Task directions = Could you print the lines from the very beginning through the line containing "81: (565, 328)", both ends included, reproducing each one verbatim but leaving out the pictures?

Dataset extract =
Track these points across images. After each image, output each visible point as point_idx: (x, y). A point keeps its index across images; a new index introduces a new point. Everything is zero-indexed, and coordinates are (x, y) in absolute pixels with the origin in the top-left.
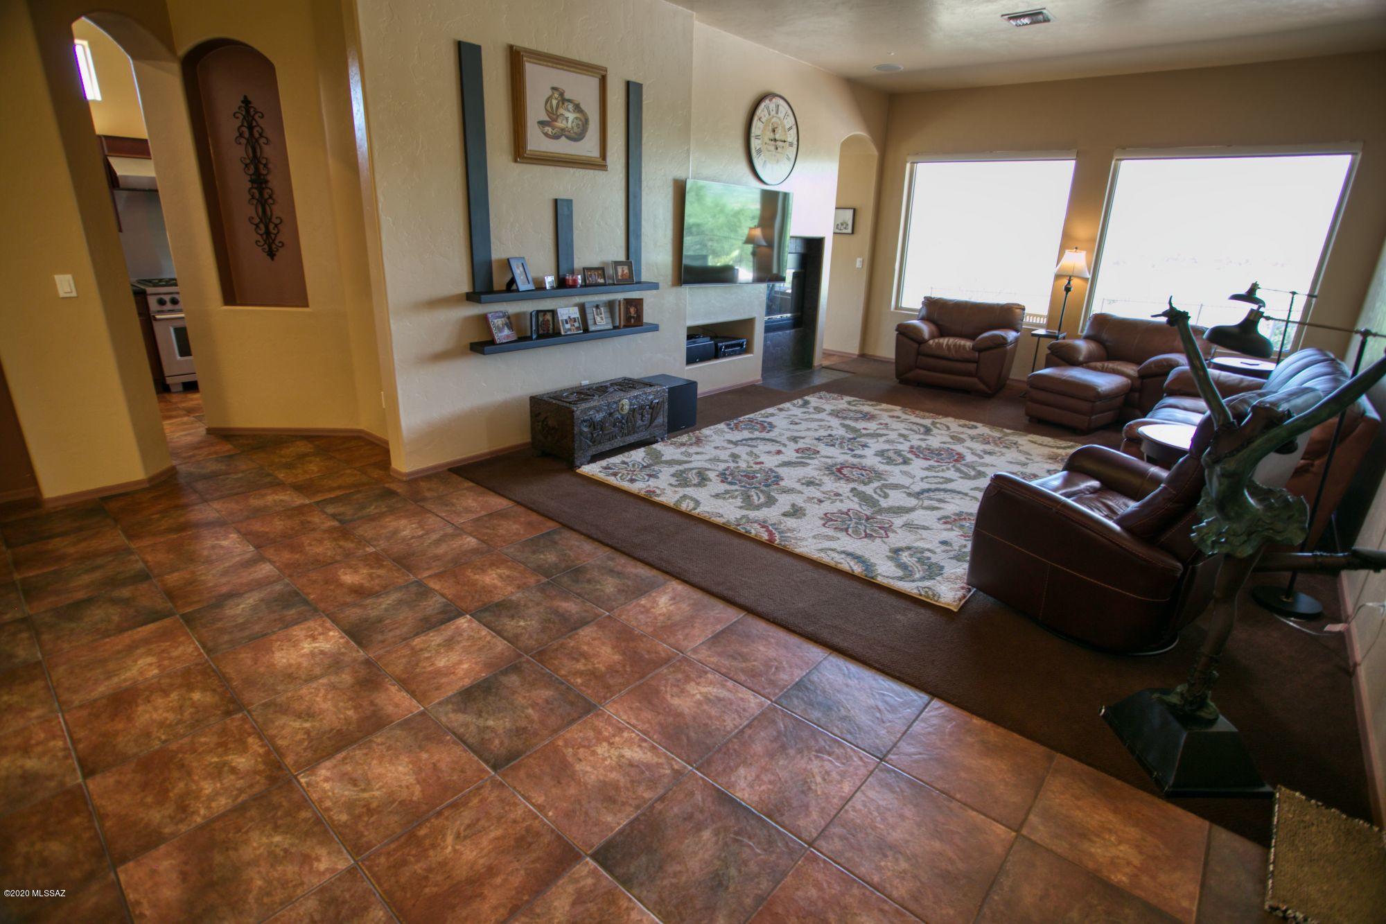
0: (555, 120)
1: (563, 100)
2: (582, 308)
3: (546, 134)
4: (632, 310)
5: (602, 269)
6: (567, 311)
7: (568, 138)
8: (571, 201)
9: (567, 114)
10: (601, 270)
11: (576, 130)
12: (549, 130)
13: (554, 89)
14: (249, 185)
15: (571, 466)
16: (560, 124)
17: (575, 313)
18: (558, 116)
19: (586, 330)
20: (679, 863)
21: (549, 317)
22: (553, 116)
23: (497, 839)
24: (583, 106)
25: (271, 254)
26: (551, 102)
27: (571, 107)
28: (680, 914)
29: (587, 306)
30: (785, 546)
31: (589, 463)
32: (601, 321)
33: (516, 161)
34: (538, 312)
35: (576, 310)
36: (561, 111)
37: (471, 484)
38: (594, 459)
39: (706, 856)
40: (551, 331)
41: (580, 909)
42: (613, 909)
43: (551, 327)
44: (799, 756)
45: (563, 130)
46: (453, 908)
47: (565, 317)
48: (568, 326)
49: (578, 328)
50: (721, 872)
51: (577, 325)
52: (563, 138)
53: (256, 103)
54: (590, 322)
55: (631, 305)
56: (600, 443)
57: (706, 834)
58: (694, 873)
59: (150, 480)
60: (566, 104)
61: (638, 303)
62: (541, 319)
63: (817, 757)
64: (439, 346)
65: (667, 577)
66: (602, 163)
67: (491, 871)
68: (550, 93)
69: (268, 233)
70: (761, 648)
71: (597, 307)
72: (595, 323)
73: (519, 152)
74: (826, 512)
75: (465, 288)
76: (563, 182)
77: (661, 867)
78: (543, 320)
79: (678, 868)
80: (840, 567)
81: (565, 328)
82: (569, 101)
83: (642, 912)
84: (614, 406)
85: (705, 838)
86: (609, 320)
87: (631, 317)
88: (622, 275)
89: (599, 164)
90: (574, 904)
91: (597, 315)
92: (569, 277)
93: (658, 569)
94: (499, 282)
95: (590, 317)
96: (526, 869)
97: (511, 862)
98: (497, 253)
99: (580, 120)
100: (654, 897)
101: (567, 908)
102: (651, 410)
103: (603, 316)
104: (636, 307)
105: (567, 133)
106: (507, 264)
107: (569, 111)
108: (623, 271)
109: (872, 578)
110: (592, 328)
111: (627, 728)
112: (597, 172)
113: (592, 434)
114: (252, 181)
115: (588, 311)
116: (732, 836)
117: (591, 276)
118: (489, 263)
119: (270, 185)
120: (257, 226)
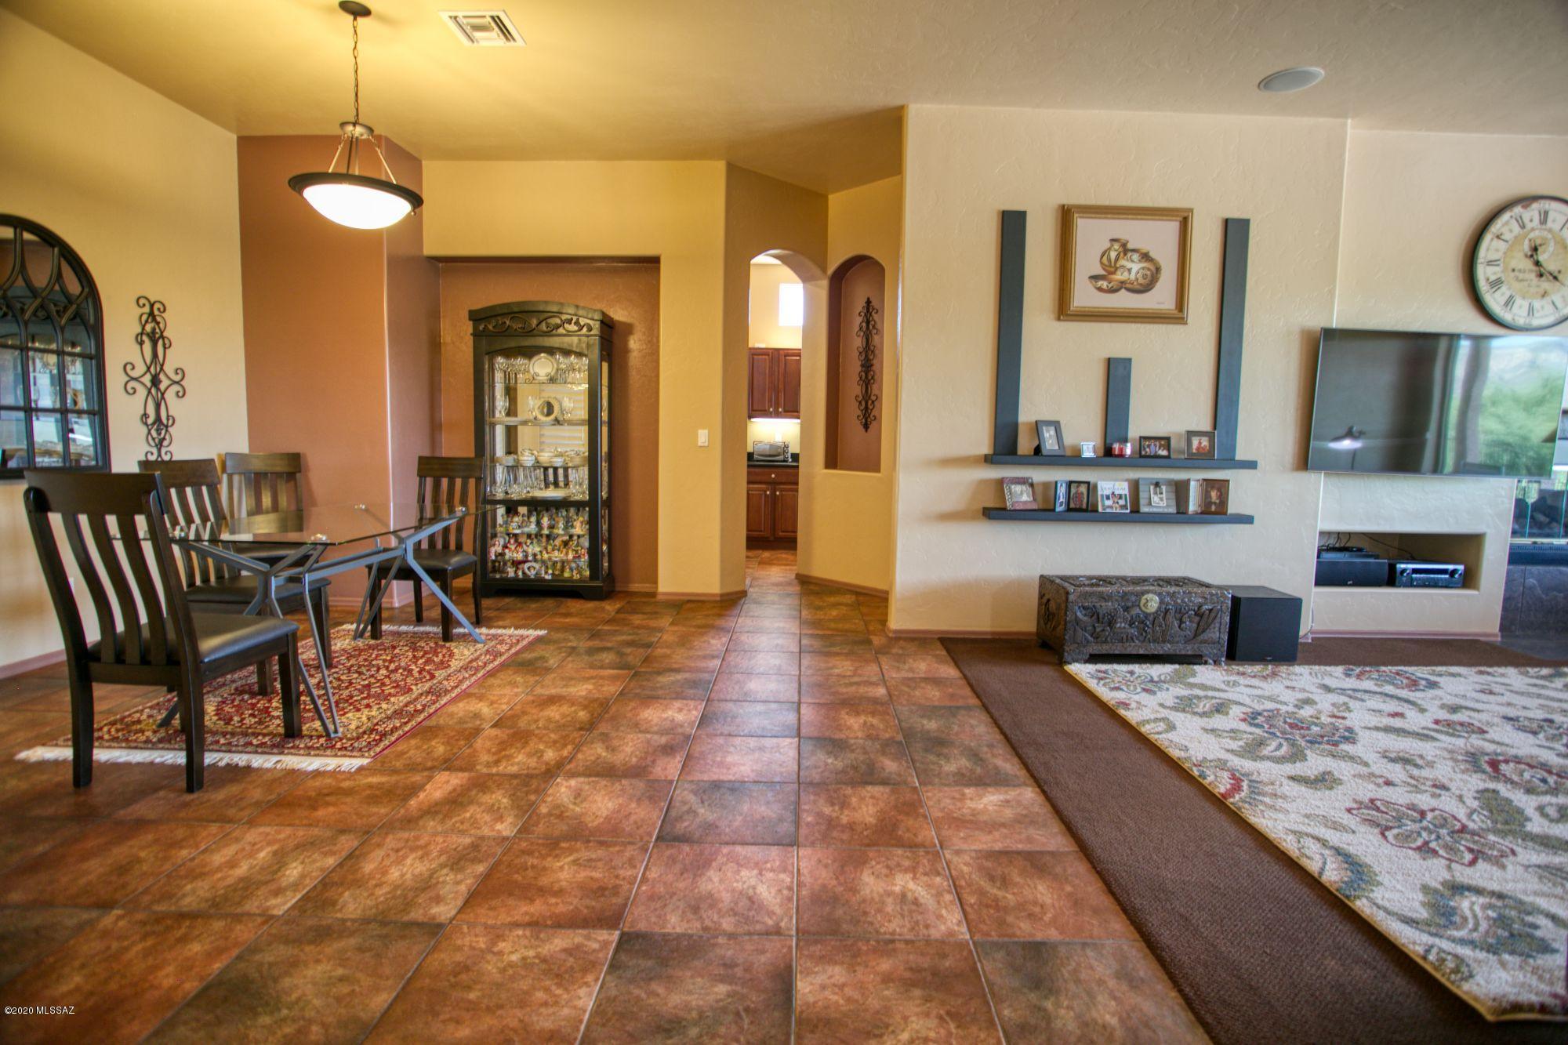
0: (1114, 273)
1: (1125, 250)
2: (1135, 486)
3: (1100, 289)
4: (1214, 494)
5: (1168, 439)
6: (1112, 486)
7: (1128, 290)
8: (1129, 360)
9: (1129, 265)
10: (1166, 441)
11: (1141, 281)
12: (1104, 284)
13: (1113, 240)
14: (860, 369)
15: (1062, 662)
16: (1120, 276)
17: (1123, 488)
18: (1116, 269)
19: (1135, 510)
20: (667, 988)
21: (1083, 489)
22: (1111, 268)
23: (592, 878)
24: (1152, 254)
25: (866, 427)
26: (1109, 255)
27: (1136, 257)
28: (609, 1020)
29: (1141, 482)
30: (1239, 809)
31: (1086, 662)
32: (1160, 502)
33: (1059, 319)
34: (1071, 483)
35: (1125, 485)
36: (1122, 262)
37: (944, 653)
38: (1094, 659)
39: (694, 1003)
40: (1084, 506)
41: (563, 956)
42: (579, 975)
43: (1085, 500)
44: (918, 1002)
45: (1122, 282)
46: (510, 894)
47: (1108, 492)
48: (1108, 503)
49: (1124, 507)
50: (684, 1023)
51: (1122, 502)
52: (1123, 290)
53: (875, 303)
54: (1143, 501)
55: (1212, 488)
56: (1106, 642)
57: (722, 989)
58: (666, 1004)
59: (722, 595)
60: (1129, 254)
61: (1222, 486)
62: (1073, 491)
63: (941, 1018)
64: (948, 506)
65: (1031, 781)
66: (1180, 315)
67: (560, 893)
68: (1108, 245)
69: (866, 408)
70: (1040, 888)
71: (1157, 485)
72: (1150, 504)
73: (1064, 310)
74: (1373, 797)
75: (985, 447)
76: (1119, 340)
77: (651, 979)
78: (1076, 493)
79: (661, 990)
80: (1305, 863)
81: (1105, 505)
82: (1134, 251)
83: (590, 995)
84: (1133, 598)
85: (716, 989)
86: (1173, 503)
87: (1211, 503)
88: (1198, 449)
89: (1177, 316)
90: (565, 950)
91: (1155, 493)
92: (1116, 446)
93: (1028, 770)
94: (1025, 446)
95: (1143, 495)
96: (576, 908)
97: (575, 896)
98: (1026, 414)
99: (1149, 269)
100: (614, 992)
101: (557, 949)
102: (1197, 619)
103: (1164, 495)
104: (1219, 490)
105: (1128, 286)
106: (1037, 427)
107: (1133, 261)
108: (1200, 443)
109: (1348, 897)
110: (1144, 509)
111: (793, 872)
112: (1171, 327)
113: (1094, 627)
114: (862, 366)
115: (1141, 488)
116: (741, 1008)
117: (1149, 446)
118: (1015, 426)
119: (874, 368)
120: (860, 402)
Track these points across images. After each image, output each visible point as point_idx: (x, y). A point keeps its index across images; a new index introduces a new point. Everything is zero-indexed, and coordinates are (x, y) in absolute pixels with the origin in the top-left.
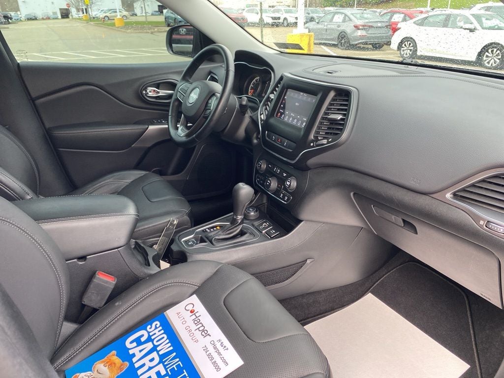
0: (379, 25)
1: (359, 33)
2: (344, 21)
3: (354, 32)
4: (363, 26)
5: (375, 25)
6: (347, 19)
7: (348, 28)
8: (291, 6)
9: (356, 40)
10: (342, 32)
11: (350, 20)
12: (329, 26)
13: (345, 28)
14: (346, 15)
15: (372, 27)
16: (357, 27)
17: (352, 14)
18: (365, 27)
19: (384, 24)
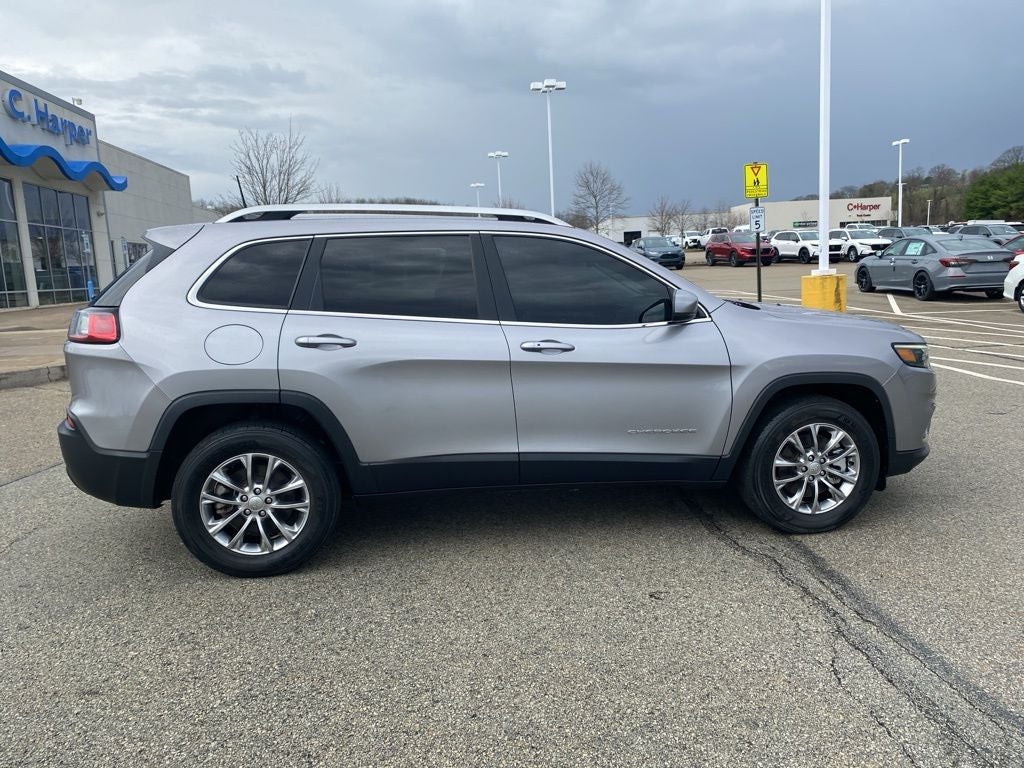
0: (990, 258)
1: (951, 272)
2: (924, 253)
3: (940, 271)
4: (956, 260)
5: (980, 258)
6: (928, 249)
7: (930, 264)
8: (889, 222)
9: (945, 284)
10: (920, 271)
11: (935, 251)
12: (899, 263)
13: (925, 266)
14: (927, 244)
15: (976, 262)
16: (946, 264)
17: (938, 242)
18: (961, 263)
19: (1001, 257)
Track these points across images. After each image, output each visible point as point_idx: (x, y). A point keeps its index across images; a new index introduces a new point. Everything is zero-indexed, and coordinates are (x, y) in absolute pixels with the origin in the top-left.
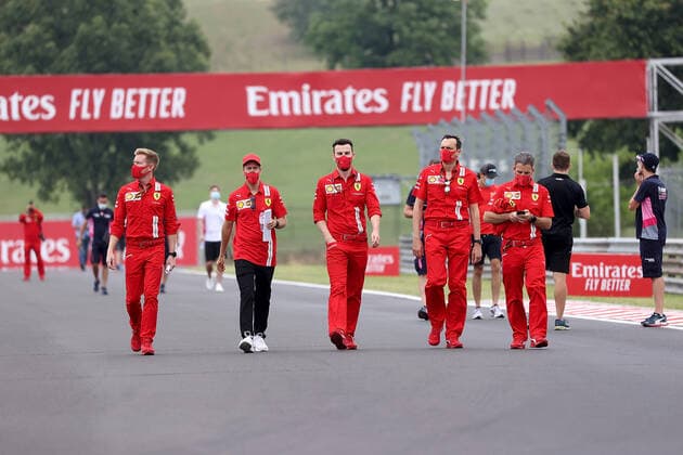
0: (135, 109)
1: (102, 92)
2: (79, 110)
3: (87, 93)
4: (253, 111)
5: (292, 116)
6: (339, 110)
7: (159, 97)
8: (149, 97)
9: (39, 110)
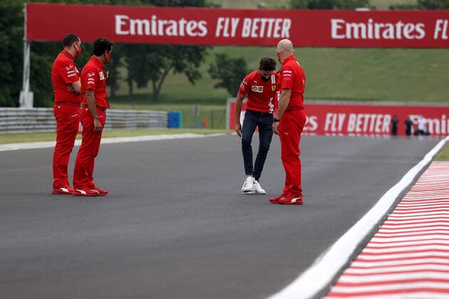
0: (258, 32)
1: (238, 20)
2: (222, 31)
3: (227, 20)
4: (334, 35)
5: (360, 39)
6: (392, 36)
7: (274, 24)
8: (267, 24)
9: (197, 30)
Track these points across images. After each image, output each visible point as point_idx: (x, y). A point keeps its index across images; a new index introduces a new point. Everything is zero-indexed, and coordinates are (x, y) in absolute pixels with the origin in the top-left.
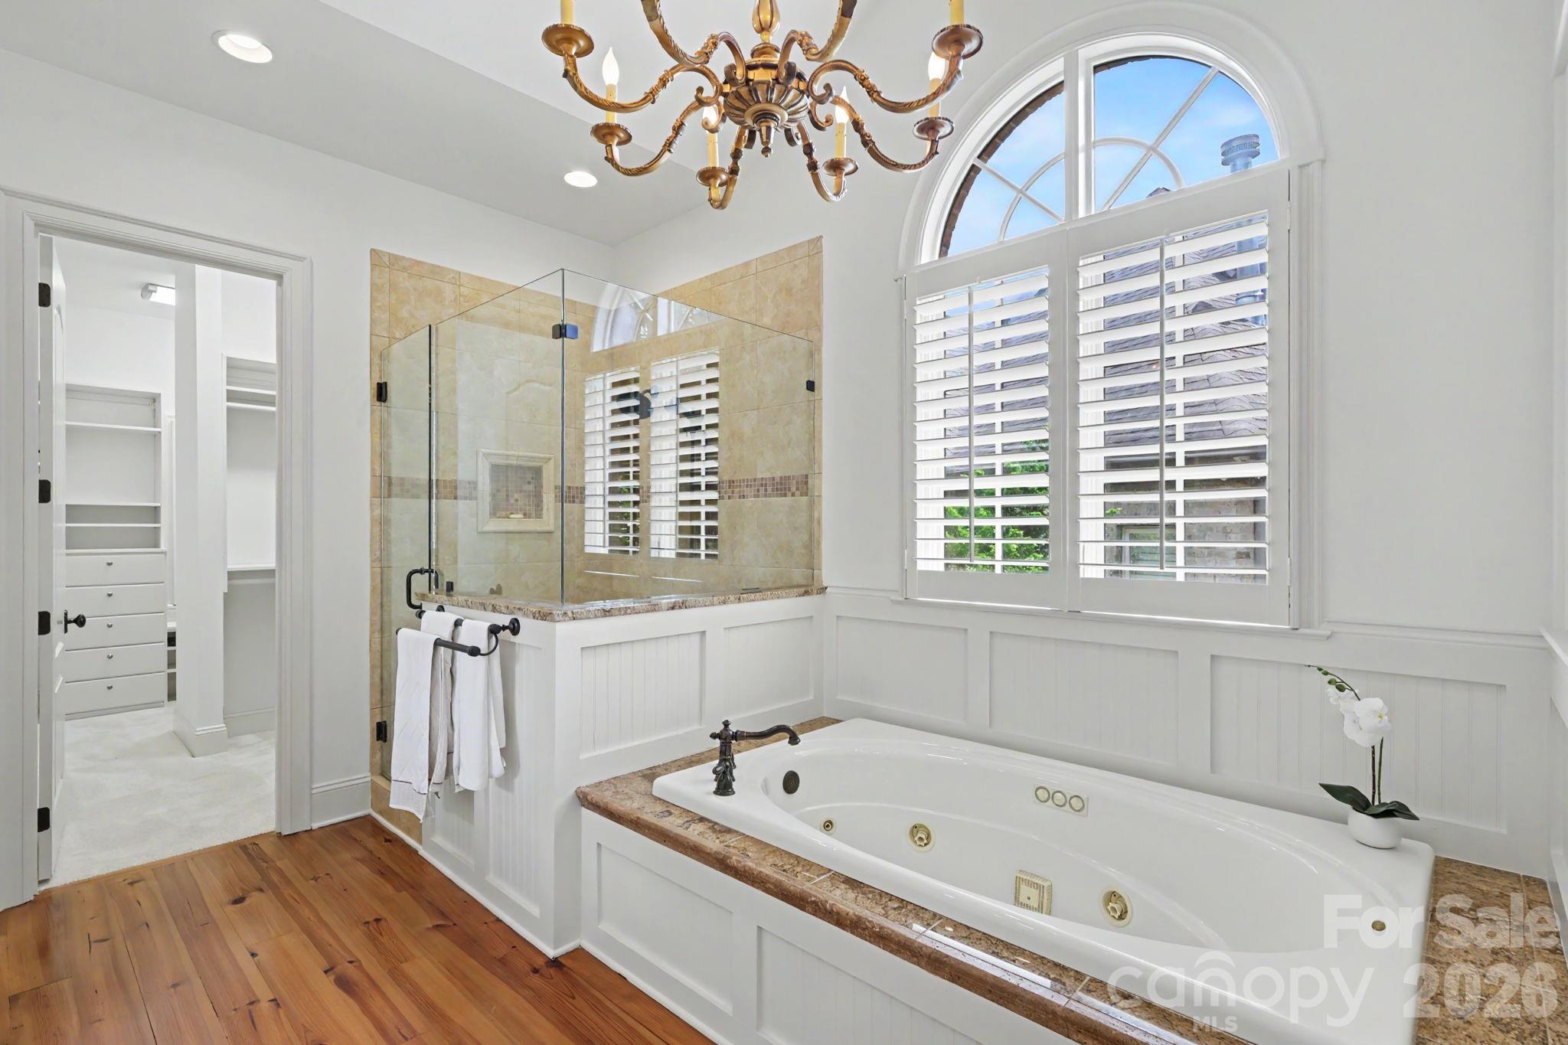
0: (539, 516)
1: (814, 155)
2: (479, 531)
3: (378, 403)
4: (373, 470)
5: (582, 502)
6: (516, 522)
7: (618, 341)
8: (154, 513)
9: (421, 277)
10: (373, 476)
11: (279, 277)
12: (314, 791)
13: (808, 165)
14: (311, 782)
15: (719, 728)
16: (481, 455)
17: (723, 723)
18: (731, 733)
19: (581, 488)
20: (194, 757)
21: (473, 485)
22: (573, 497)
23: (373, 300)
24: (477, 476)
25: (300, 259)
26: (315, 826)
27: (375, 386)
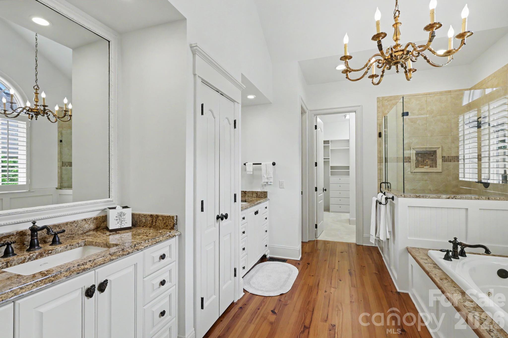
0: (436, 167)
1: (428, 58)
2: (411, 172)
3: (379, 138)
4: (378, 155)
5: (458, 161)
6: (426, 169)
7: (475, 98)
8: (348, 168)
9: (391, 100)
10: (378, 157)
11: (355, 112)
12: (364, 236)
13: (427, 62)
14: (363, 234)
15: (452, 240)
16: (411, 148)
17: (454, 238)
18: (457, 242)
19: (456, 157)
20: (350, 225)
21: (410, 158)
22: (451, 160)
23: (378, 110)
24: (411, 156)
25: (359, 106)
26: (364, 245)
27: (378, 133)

Result below =
Track these points across images. After each image, output each visible point as point_idx: (x, y). A point keeps its index across images; a new index introduces a new point. Everything is zero-indexed, and coordinates are (x, y) in absolute pixels with the origin in the top-left.
0: (555, 120)
1: (563, 100)
2: (582, 308)
3: (546, 134)
4: (632, 310)
5: (602, 269)
6: (567, 311)
7: (568, 138)
8: (571, 201)
9: (567, 114)
10: (601, 270)
11: (576, 130)
12: (549, 130)
13: (554, 89)
14: (249, 185)
15: (571, 466)
16: (560, 124)
17: (575, 313)
18: (558, 116)
19: (586, 330)
20: (679, 863)
21: (549, 317)
22: (553, 116)
23: (497, 839)
24: (583, 106)
25: (271, 254)
26: (551, 102)
27: (571, 107)
28: (680, 914)
29: (587, 306)
30: (785, 546)
31: (589, 463)
32: (601, 321)
33: (516, 161)
34: (538, 312)
35: (576, 310)
36: (561, 111)
37: (471, 484)
38: (594, 459)
39: (706, 856)
40: (551, 331)
41: (580, 909)
42: (613, 909)
43: (551, 327)
44: (799, 756)
45: (563, 130)
46: (453, 908)
47: (565, 317)
48: (568, 326)
49: (578, 328)
50: (721, 872)
51: (577, 325)
52: (563, 138)
53: (256, 103)
54: (590, 322)
55: (631, 305)
56: (600, 443)
57: (706, 834)
58: (694, 873)
59: (150, 480)
60: (566, 104)
61: (638, 303)
62: (541, 319)
63: (817, 757)
64: (439, 346)
65: (667, 577)
66: (602, 163)
67: (491, 871)
68: (550, 93)
69: (268, 233)
70: (761, 648)
71: (597, 307)
72: (595, 323)
73: (519, 152)
74: (826, 512)
75: (465, 288)
76: (563, 182)
77: (661, 867)
78: (543, 320)
79: (678, 868)
80: (840, 567)
81: (565, 328)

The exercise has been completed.